In Extremist Safran recites a prayer with Nalliah, does shots with white nationalists and goes to lunch with Musa Cerantonio, who would be arrested attempting to sail to Indonesia and eventually join Islamic State. Is there any act that he would consider too compliant, too compromising?
“I kind of really think that it’s cool for artists to jump into that world and do it,” he said. “It’s almost safer if it’s more extreme parties, like, people aren’t going to think ‘Oh Safran’s joined the neo-Nazis and they’ve let him in because they somehow haven’t googled him.’ I’m more apprehensive on far more mainstream things, like I don’t want people to think I endorse this or that political party.”
But, of course, the “extreme” is becoming more and more mainstream.
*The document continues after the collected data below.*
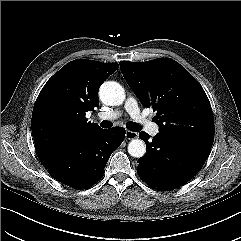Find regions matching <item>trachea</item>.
Segmentation results:
<instances>
[{"instance_id": "obj_1", "label": "trachea", "mask_w": 241, "mask_h": 241, "mask_svg": "<svg viewBox=\"0 0 241 241\" xmlns=\"http://www.w3.org/2000/svg\"><path fill=\"white\" fill-rule=\"evenodd\" d=\"M112 122H110V121H102L101 122V124H100V126L101 127H103V128H110V127H112ZM126 126H127V128L129 129V130H131V131H139L140 130V126L139 125H137L136 123H134V122H128L127 124H126Z\"/></svg>"}]
</instances>
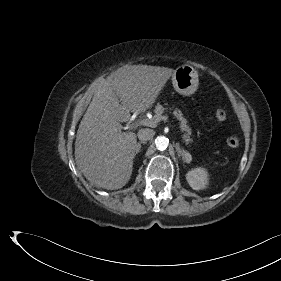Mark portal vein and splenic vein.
Here are the masks:
<instances>
[{"label":"portal vein and splenic vein","instance_id":"obj_1","mask_svg":"<svg viewBox=\"0 0 281 281\" xmlns=\"http://www.w3.org/2000/svg\"><path fill=\"white\" fill-rule=\"evenodd\" d=\"M162 120H167V116H162ZM156 121H154L153 119H143L140 124L144 125V126H156Z\"/></svg>","mask_w":281,"mask_h":281}]
</instances>
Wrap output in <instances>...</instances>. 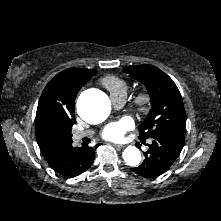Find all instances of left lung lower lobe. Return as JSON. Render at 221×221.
<instances>
[{"instance_id":"1","label":"left lung lower lobe","mask_w":221,"mask_h":221,"mask_svg":"<svg viewBox=\"0 0 221 221\" xmlns=\"http://www.w3.org/2000/svg\"><path fill=\"white\" fill-rule=\"evenodd\" d=\"M144 153L145 160L139 167L131 168L144 178H155L165 173L179 156L185 141V135L158 134Z\"/></svg>"}]
</instances>
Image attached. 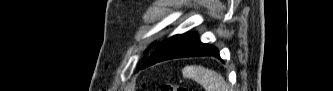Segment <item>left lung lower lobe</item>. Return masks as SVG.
Masks as SVG:
<instances>
[{"label": "left lung lower lobe", "mask_w": 333, "mask_h": 91, "mask_svg": "<svg viewBox=\"0 0 333 91\" xmlns=\"http://www.w3.org/2000/svg\"><path fill=\"white\" fill-rule=\"evenodd\" d=\"M214 56L219 57L216 47L203 44L197 33L175 35L163 42L149 57L142 68L168 59L179 57Z\"/></svg>", "instance_id": "1"}]
</instances>
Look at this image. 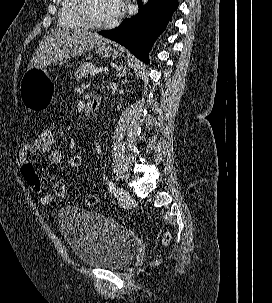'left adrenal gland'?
I'll list each match as a JSON object with an SVG mask.
<instances>
[{
  "instance_id": "left-adrenal-gland-1",
  "label": "left adrenal gland",
  "mask_w": 272,
  "mask_h": 303,
  "mask_svg": "<svg viewBox=\"0 0 272 303\" xmlns=\"http://www.w3.org/2000/svg\"><path fill=\"white\" fill-rule=\"evenodd\" d=\"M126 75V70L125 69H121V71L119 72L118 76L120 78H123Z\"/></svg>"
}]
</instances>
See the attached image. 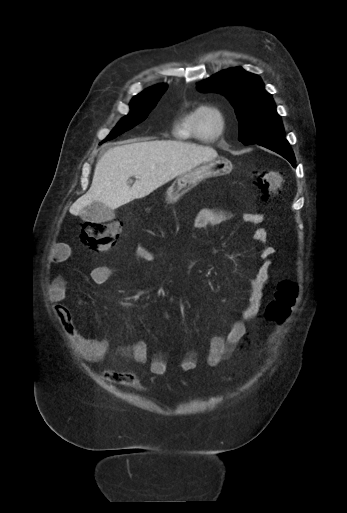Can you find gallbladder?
<instances>
[{
  "label": "gallbladder",
  "instance_id": "gallbladder-1",
  "mask_svg": "<svg viewBox=\"0 0 347 513\" xmlns=\"http://www.w3.org/2000/svg\"><path fill=\"white\" fill-rule=\"evenodd\" d=\"M82 220L87 222H106L115 218L114 211L100 202H93L80 213Z\"/></svg>",
  "mask_w": 347,
  "mask_h": 513
}]
</instances>
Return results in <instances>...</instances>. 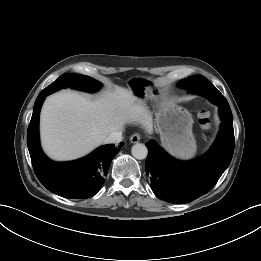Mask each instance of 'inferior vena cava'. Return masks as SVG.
I'll return each instance as SVG.
<instances>
[{"instance_id":"obj_1","label":"inferior vena cava","mask_w":261,"mask_h":261,"mask_svg":"<svg viewBox=\"0 0 261 261\" xmlns=\"http://www.w3.org/2000/svg\"><path fill=\"white\" fill-rule=\"evenodd\" d=\"M122 140V130L112 132L105 140V144L118 143Z\"/></svg>"}]
</instances>
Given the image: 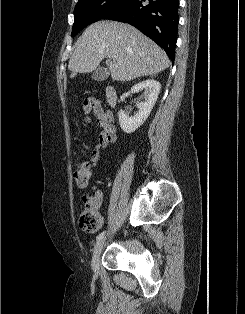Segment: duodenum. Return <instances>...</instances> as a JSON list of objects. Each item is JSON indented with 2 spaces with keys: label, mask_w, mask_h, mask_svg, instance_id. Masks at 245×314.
<instances>
[{
  "label": "duodenum",
  "mask_w": 245,
  "mask_h": 314,
  "mask_svg": "<svg viewBox=\"0 0 245 314\" xmlns=\"http://www.w3.org/2000/svg\"><path fill=\"white\" fill-rule=\"evenodd\" d=\"M106 103L110 107H114L117 103V90L114 86H108L105 90Z\"/></svg>",
  "instance_id": "1"
}]
</instances>
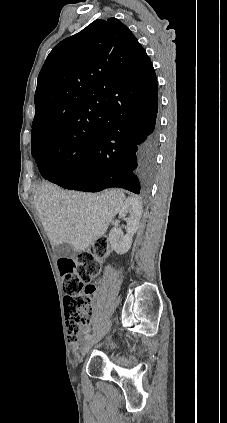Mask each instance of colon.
<instances>
[{"label": "colon", "instance_id": "1", "mask_svg": "<svg viewBox=\"0 0 227 423\" xmlns=\"http://www.w3.org/2000/svg\"><path fill=\"white\" fill-rule=\"evenodd\" d=\"M109 253L107 238H98L91 250L80 253L76 258L60 259L59 269L65 292L64 309L68 339H78L91 321V296L94 291L90 283L101 270L102 259Z\"/></svg>", "mask_w": 227, "mask_h": 423}]
</instances>
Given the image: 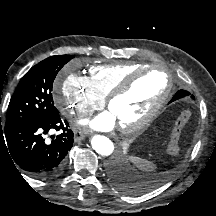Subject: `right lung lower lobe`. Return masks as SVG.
I'll list each match as a JSON object with an SVG mask.
<instances>
[{
	"label": "right lung lower lobe",
	"instance_id": "98d812e1",
	"mask_svg": "<svg viewBox=\"0 0 216 216\" xmlns=\"http://www.w3.org/2000/svg\"><path fill=\"white\" fill-rule=\"evenodd\" d=\"M67 121L60 115L52 118L37 119L0 129V147L20 168L36 178H51L62 171L65 157L71 149L73 132ZM61 130L57 136L47 141L44 134L50 130Z\"/></svg>",
	"mask_w": 216,
	"mask_h": 216
}]
</instances>
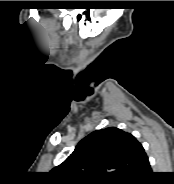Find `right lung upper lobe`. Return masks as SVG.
Masks as SVG:
<instances>
[{
  "label": "right lung upper lobe",
  "mask_w": 174,
  "mask_h": 184,
  "mask_svg": "<svg viewBox=\"0 0 174 184\" xmlns=\"http://www.w3.org/2000/svg\"><path fill=\"white\" fill-rule=\"evenodd\" d=\"M148 160L142 145L116 127L96 130L52 172L64 184H108L130 179Z\"/></svg>",
  "instance_id": "right-lung-upper-lobe-1"
}]
</instances>
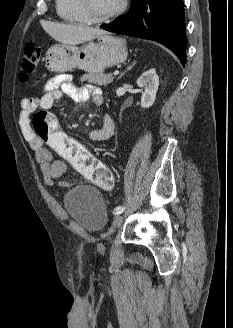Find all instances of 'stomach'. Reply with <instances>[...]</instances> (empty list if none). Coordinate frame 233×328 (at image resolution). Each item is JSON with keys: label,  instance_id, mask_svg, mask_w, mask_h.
Returning a JSON list of instances; mask_svg holds the SVG:
<instances>
[{"label": "stomach", "instance_id": "stomach-1", "mask_svg": "<svg viewBox=\"0 0 233 328\" xmlns=\"http://www.w3.org/2000/svg\"><path fill=\"white\" fill-rule=\"evenodd\" d=\"M127 58L126 43L122 38L102 35L97 42L82 46L56 44L45 55L46 67L52 72H66L78 67L87 72L101 73L108 67L122 63Z\"/></svg>", "mask_w": 233, "mask_h": 328}]
</instances>
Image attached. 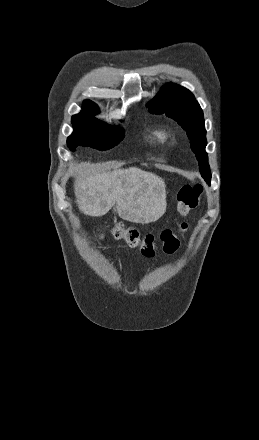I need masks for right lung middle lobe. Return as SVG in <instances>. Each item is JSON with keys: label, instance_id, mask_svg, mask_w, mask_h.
Listing matches in <instances>:
<instances>
[{"label": "right lung middle lobe", "instance_id": "obj_1", "mask_svg": "<svg viewBox=\"0 0 259 440\" xmlns=\"http://www.w3.org/2000/svg\"><path fill=\"white\" fill-rule=\"evenodd\" d=\"M96 108L83 107L80 114L72 117L74 132L67 139L71 150L77 146L92 147L98 150H107L116 146L124 137L122 128L113 127L96 119Z\"/></svg>", "mask_w": 259, "mask_h": 440}]
</instances>
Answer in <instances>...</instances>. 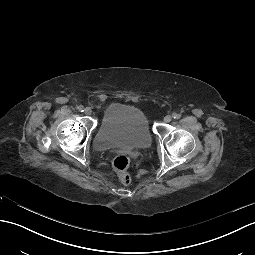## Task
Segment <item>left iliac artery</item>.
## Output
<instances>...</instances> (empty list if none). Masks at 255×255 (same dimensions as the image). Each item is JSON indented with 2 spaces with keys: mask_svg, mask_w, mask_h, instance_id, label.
I'll return each instance as SVG.
<instances>
[{
  "mask_svg": "<svg viewBox=\"0 0 255 255\" xmlns=\"http://www.w3.org/2000/svg\"><path fill=\"white\" fill-rule=\"evenodd\" d=\"M172 117H173L174 119H179V118L181 117V115L178 114V113H173Z\"/></svg>",
  "mask_w": 255,
  "mask_h": 255,
  "instance_id": "left-iliac-artery-1",
  "label": "left iliac artery"
}]
</instances>
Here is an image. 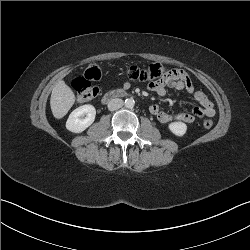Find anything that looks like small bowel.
<instances>
[{"label":"small bowel","instance_id":"obj_1","mask_svg":"<svg viewBox=\"0 0 250 250\" xmlns=\"http://www.w3.org/2000/svg\"><path fill=\"white\" fill-rule=\"evenodd\" d=\"M128 87V84H125ZM146 88L149 91L155 92L159 96H165L168 90L186 91L201 105L195 107L192 112L168 113L161 109L158 104L150 106V112L161 123L171 121H181L184 123H193L197 118L213 117L215 108L213 102L202 91L196 90L189 75L181 69H172L163 75L157 82L149 80L146 83Z\"/></svg>","mask_w":250,"mask_h":250}]
</instances>
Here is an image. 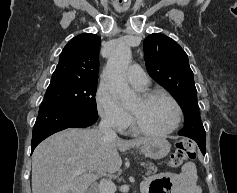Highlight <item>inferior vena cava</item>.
Wrapping results in <instances>:
<instances>
[{"label":"inferior vena cava","instance_id":"inferior-vena-cava-1","mask_svg":"<svg viewBox=\"0 0 237 193\" xmlns=\"http://www.w3.org/2000/svg\"><path fill=\"white\" fill-rule=\"evenodd\" d=\"M99 132L108 138H116L117 135L115 131H113L111 124L102 119L99 123L98 127ZM99 191L100 193H115V185L111 180L102 179L99 184Z\"/></svg>","mask_w":237,"mask_h":193}]
</instances>
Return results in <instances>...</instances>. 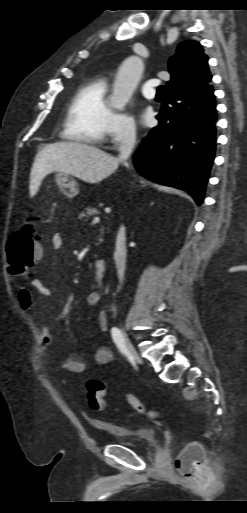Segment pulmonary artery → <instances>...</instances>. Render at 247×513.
Returning a JSON list of instances; mask_svg holds the SVG:
<instances>
[{
  "instance_id": "pulmonary-artery-1",
  "label": "pulmonary artery",
  "mask_w": 247,
  "mask_h": 513,
  "mask_svg": "<svg viewBox=\"0 0 247 513\" xmlns=\"http://www.w3.org/2000/svg\"><path fill=\"white\" fill-rule=\"evenodd\" d=\"M159 81L157 79H150L142 86V94L148 98L152 99L155 97V87L158 85Z\"/></svg>"
}]
</instances>
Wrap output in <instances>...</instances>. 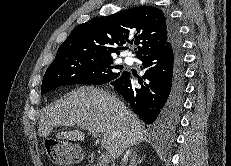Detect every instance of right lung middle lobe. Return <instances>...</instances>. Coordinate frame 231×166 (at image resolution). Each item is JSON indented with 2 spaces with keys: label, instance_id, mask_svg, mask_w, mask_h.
<instances>
[{
  "label": "right lung middle lobe",
  "instance_id": "right-lung-middle-lobe-1",
  "mask_svg": "<svg viewBox=\"0 0 231 166\" xmlns=\"http://www.w3.org/2000/svg\"><path fill=\"white\" fill-rule=\"evenodd\" d=\"M114 57L84 54L54 59L43 77L41 94L71 84H104L120 76Z\"/></svg>",
  "mask_w": 231,
  "mask_h": 166
}]
</instances>
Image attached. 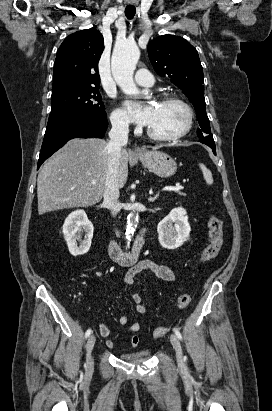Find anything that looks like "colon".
<instances>
[{"mask_svg":"<svg viewBox=\"0 0 272 411\" xmlns=\"http://www.w3.org/2000/svg\"><path fill=\"white\" fill-rule=\"evenodd\" d=\"M209 229V244L203 250L200 261L207 262L216 258L223 245V223L221 219L216 216H210L208 220ZM191 302V295L189 293H183L178 297L177 306L179 309H185ZM169 331V327L160 326L153 330V336L155 338H161L165 336Z\"/></svg>","mask_w":272,"mask_h":411,"instance_id":"1","label":"colon"}]
</instances>
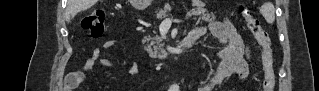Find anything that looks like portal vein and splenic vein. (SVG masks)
I'll return each instance as SVG.
<instances>
[{"label": "portal vein and splenic vein", "mask_w": 319, "mask_h": 91, "mask_svg": "<svg viewBox=\"0 0 319 91\" xmlns=\"http://www.w3.org/2000/svg\"><path fill=\"white\" fill-rule=\"evenodd\" d=\"M167 22H169V23H172V22H177L178 20H173V19H171V18H166L165 19Z\"/></svg>", "instance_id": "18ae733b"}]
</instances>
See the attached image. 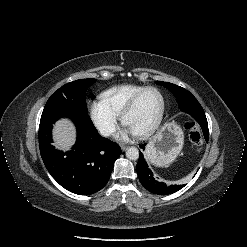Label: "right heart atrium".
<instances>
[{"mask_svg": "<svg viewBox=\"0 0 247 247\" xmlns=\"http://www.w3.org/2000/svg\"><path fill=\"white\" fill-rule=\"evenodd\" d=\"M89 116L101 135L110 136L118 124V115L112 112L102 101L94 100L88 106Z\"/></svg>", "mask_w": 247, "mask_h": 247, "instance_id": "right-heart-atrium-1", "label": "right heart atrium"}]
</instances>
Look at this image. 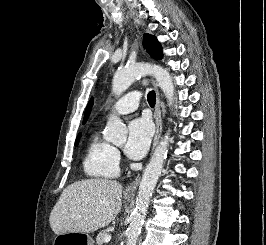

“I think the interesting thing creatively is that as this stuff becomes more mainstream, covering it suddenly becomes much more high stakes,” he said. “Like, someone pointed out to me that in my last book, Murder in Mississippi, it starts with me walking through this forest to meet this white nationalist, because that’s where that stuff was. Just a book ago to find that weird stuff you had to go on a journey, and now it’s so mainstream.”
The growth of these movements raises the questions of the wider implications of what his subjects believe. Safran says real-life developments, such as Cerantonio’s arrest, didn’t give him any pause about whether he should be joking about those subjects.
“I’m just a real backer of art — I remember growing up I was really into counter-cultural stuff,” he said. “And how do you micro-manage why it’s helpful to have, say, Monty Python’s Life of Brian or why it’s useful for Mel Brooks to dress up as Hitler? It seems like comedy is really important and helpful and you arrive at things you don’t arrive at if you try to micro-manage or pre-plot it, you know? There’s lots of things I wouldn’t do, or I’d think were in bad taste, but not in this area — in this area I think it’s really important to get in there with your muddy boots and do jokes.”
Surprisingly, given the mocking tone of his book, Safran said the majority of the negative feedback he’s received since publication has come from his more progressive subjects.
“Like, me doing gags about white supremacists, everybody loves it, and I think it’s good and helpful to do. But then we get to the murkier subjects, like the fact that I’m not supposed to mention anti-Semitism — unless it’s Donald Trump’s people doing it — but not, like, Muslim anti-Semitism,” he said. “I was really surprised that people were surprised– if I brought it up people reacted like I’d farted at the dinner party.”
His explanation for this discomfort fits with a recurring theme of the book — any kind of absolutism invariably entangles you in contradiction and hypocrisy.
“I think even with those people, it’s not that they have a problem with Jews, it’s just they’ve got the world worked out in a certain way, and if you bring up something that challenges that they get shitty.”
And Safran thinks the themes in Extremist will continue to produce interesting work for a while yet — he rejects any notion that the seeming failure of the hard right in recent elections across Europe and at the state level in Western Australia represents any kind of return to “normal.”
“No. [What happens next] will be such a gear shift that we can’t even imagine it now. Remember under Obama and we thought, ‘oh this is how the world is forever.'” he said. “And then Trump’s in, and whoosh. And even with him, within a couple of months the energy has changed … Not that he’s now a good person, he’s just another politician.”
“Basically I’m saying I don’t know,” he laughs “But … it’s going to be weird.”
One gets the sense that Safran would rather like that.